SUPR
evolang@uu
Dnr:

NAISS 2024/22-117

Type:

NAISS Small Compute

Principal Investigator:

Yingqi Jing

Affiliation:

Uppsala universitet

Start Date:

2024-04-01

End Date:

2025-01-01

Primary Classification:

60201: General Language Studies and Linguistics

Webpage:

Allocation

Abstract

This project is used to develop Bayesian phylogenetic models for detecting the evolutionary trajectories of typological features in the history of language families. We rely on cross-linguistically annotated corpora like Universal Dependencies and time-calibrated phylogenies from Indo-European or Uralic to model the character histories. To achieve this, we first need to validate our phylogenetic models via simulation-based experiments and then apply these models to real world data so as to examine the evolutionary biases in language use. Both the simulations and modelling processes are time and resource-expensive, which often requires the samplers (Hamiltonian Monte Carlo or No-U-Turn sampler) to explore the high-dimensional parameter space to optimize the loss or likelihood function.
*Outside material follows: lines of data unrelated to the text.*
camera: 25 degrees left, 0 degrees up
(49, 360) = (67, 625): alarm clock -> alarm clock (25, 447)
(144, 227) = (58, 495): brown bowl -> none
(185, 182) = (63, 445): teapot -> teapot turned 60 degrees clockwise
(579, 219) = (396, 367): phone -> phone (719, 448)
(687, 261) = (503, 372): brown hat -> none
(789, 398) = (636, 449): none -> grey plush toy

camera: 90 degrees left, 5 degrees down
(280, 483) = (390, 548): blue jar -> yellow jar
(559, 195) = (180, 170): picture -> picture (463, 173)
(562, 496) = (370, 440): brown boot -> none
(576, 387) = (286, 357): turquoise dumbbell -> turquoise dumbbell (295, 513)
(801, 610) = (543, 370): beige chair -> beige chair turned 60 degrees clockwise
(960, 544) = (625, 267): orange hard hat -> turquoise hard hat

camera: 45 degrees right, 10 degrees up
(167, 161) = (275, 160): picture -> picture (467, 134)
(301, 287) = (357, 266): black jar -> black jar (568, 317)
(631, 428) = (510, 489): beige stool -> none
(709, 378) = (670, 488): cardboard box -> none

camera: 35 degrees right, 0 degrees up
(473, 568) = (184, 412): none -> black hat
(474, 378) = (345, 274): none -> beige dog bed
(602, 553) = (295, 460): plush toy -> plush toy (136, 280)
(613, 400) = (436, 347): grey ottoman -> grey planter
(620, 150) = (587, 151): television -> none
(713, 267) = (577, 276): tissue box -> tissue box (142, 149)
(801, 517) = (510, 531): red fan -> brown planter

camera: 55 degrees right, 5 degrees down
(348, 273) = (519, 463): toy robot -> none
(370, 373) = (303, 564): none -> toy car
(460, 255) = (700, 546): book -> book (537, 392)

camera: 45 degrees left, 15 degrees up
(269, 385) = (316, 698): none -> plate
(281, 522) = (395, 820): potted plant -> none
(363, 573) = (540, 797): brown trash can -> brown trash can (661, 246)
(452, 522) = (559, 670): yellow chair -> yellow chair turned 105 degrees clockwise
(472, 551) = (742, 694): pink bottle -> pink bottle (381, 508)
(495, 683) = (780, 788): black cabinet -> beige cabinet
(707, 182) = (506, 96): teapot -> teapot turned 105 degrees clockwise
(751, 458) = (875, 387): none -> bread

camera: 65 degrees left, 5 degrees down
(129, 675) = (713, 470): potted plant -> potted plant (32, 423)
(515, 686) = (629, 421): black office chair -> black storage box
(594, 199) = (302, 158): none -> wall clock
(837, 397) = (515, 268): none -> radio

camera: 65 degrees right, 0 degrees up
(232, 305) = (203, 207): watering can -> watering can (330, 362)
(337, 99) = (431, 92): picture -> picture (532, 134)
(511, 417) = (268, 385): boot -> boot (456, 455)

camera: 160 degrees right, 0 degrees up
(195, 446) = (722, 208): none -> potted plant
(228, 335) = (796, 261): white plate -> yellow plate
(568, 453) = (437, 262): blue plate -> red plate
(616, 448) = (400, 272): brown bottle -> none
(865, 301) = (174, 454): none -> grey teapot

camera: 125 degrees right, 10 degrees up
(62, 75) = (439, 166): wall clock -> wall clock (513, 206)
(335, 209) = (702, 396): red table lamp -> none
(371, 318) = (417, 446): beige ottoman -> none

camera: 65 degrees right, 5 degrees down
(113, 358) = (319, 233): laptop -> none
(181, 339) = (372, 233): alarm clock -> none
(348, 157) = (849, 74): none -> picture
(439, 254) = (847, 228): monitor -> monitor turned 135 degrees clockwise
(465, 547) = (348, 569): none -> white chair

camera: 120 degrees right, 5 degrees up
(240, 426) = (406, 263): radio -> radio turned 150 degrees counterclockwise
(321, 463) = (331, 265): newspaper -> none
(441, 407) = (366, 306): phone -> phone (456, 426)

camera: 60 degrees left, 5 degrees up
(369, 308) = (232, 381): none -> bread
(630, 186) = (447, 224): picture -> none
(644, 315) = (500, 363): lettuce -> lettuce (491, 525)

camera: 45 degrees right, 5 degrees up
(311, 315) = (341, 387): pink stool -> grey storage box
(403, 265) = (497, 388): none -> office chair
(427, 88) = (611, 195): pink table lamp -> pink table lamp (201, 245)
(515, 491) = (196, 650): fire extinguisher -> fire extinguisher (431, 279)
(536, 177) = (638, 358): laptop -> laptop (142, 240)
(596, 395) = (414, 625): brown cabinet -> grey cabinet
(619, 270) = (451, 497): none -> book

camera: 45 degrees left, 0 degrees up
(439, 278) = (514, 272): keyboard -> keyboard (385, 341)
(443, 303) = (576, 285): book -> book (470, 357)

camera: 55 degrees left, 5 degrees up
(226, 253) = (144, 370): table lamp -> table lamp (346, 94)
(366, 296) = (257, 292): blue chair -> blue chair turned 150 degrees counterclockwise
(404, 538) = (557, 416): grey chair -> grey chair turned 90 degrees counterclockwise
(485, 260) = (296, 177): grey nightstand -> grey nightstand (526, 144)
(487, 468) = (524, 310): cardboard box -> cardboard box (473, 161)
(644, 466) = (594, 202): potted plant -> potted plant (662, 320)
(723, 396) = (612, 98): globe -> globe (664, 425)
This can be more challenging when we want to make use of large-scale corpus data and thousands of phylogenetic trees to fully capture the uncertainty of tip data, tree topology and branch lengths. This kind of research work is not doable on a personal computer, and it is necessary to run the analyses on a cluster to parallel the whole procedures so that the results can be obtained in a reasonable time.